Hal ini tentu menjadi catatan dari kebijakan Kemenkumham yang merumahkan narapidana di tengah pandemi Covid-19. Di satu sisi langkah ini dipandang perlu mengingat kondisi lembaga pemasyarakatan/rumah tahanan yang menurut pemerintah rawan menjadi tempat penyebaran dan penularan penyakit, tidak terkecuali Covid-19.

 

Dalam sejumlah kesempatannya, Menkumham Yasonna Laoly mengungkapkan langkah pembebasan narapidana ini menjadi pilihan terakhir yang harus dipahami oleh publik untuk meminimalisir terjadinya penyebaran virus dan sejumlah penyakit lainnya di dalam Lapas/Rutan.

_Petunjuk tugas_
Salin ulang bagian teks tentang pembebasan narapidana, dimulai dari "Hal ini tentu" dan berlanjut hingga "tidak terkecuali Covid-19.".

(Entri tersimpan)
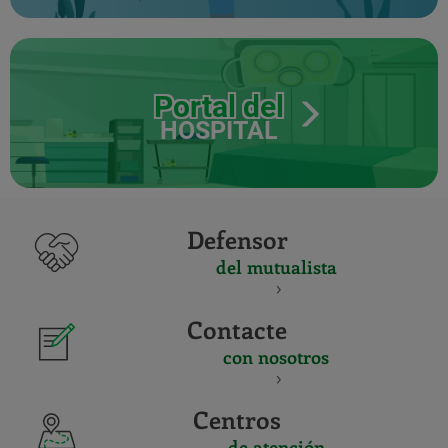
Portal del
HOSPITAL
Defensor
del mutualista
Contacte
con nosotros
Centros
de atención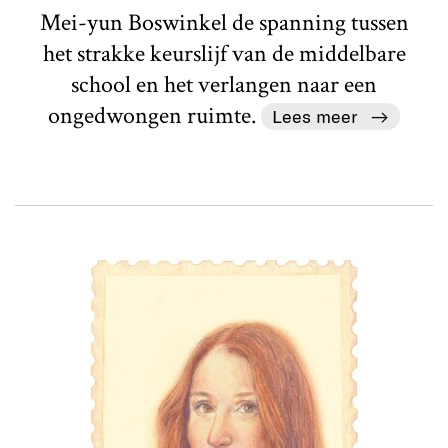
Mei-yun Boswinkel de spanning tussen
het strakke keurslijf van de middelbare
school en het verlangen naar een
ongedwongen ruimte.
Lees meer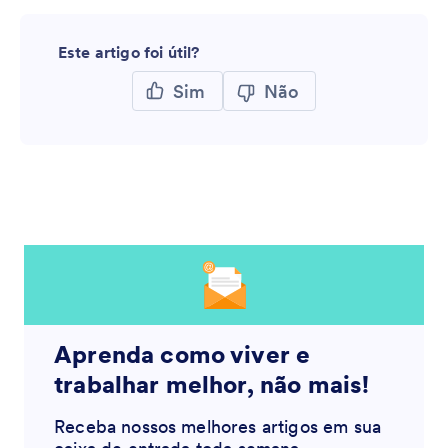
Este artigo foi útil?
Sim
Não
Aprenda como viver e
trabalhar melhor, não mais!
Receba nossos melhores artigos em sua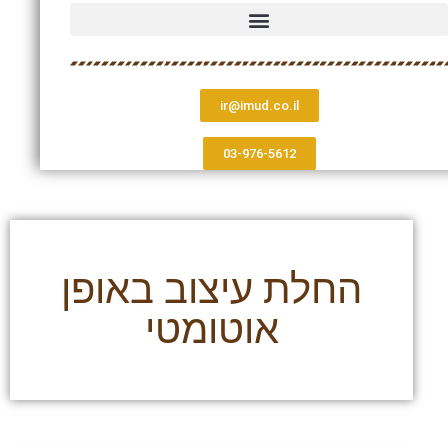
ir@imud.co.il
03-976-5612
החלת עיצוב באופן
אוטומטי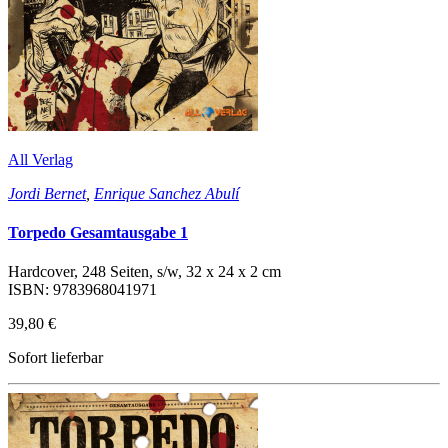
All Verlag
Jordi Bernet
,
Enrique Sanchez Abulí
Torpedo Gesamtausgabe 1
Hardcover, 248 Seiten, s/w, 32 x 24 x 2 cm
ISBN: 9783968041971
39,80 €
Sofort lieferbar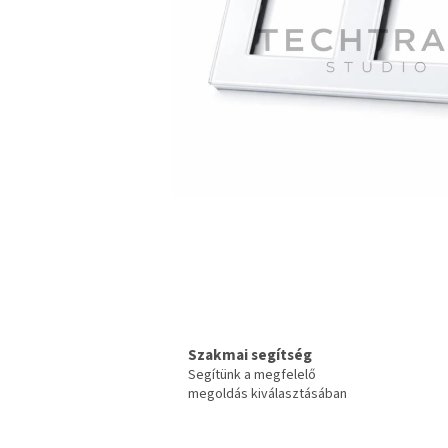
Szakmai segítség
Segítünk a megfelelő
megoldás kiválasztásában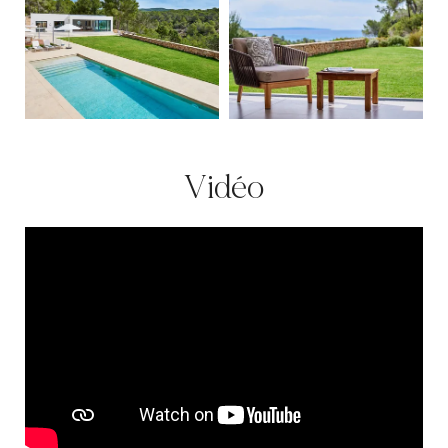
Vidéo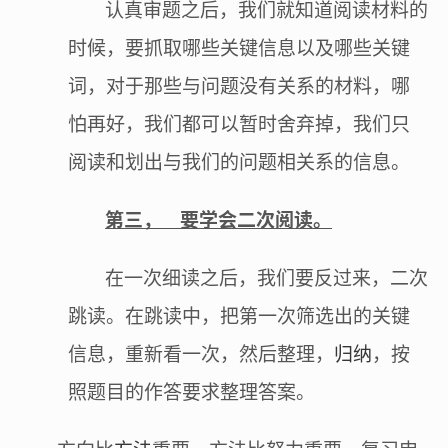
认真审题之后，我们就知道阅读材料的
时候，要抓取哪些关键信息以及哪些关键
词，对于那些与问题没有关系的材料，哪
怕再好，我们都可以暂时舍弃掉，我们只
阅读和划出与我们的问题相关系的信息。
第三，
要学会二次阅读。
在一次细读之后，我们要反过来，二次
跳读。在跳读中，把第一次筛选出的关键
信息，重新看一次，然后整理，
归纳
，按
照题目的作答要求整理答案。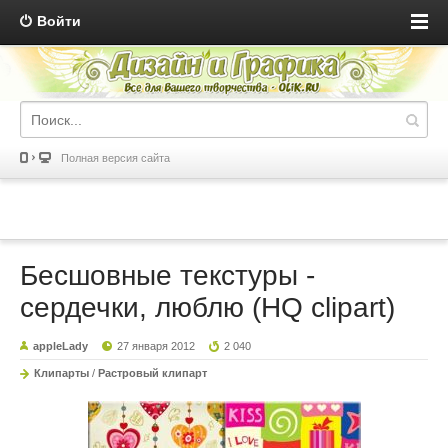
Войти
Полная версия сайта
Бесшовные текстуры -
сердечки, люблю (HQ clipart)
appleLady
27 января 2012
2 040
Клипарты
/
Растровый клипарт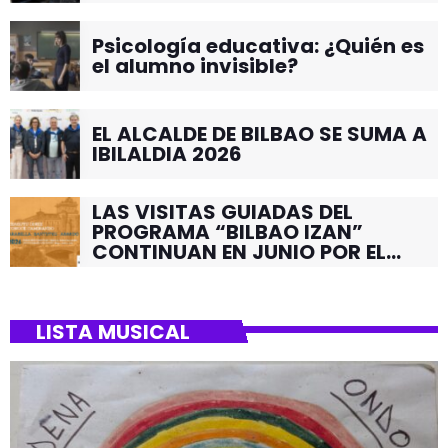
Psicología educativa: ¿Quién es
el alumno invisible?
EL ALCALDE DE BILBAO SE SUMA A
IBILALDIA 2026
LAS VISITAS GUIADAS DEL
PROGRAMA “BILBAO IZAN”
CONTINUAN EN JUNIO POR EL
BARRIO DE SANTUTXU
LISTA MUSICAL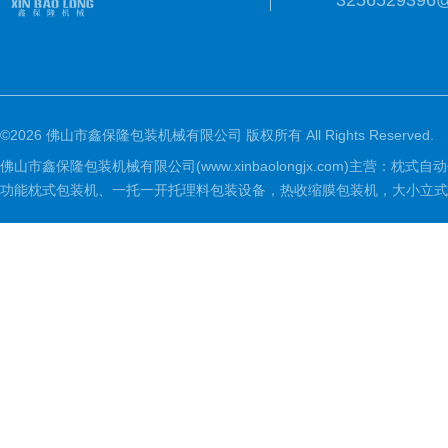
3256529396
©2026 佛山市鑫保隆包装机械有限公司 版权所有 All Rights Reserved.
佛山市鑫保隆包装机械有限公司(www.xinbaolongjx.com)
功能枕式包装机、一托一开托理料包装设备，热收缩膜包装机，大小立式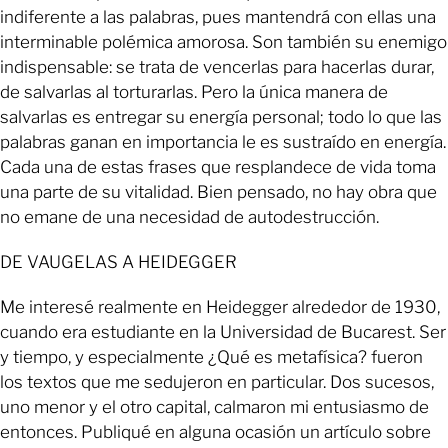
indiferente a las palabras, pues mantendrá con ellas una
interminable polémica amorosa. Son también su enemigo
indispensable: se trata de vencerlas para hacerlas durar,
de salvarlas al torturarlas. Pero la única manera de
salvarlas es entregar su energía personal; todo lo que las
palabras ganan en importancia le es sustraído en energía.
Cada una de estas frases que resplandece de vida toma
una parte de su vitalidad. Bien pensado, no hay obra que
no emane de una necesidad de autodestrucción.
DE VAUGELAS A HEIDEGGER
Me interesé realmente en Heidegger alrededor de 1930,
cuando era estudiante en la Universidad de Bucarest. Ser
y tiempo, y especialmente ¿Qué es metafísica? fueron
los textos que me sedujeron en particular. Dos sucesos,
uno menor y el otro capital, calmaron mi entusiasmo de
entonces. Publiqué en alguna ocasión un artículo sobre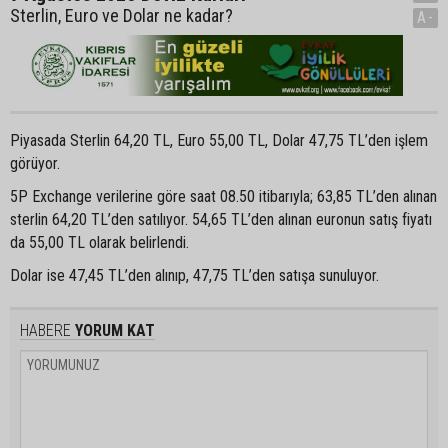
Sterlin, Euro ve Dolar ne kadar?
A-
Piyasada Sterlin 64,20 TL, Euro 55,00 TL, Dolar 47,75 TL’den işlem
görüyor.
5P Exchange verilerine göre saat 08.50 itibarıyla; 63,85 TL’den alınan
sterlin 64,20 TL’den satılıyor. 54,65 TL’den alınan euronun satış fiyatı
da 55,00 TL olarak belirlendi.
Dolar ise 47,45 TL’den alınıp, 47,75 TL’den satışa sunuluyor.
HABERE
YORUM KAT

_Jawaban tugas_
Hal ini tentu menjadi catatan dari kebijakan Kemenkumham yang merumahkan narapidana di tengah pandemi Covid-19. Di satu sisi langkah ini dipandang perlu mengingat kondisi lembaga pemasyarakatan/rumah tahanan yang menurut pemerintah rawan menjadi tempat penyebaran dan penularan penyakit, tidak terkecuali Covid-19.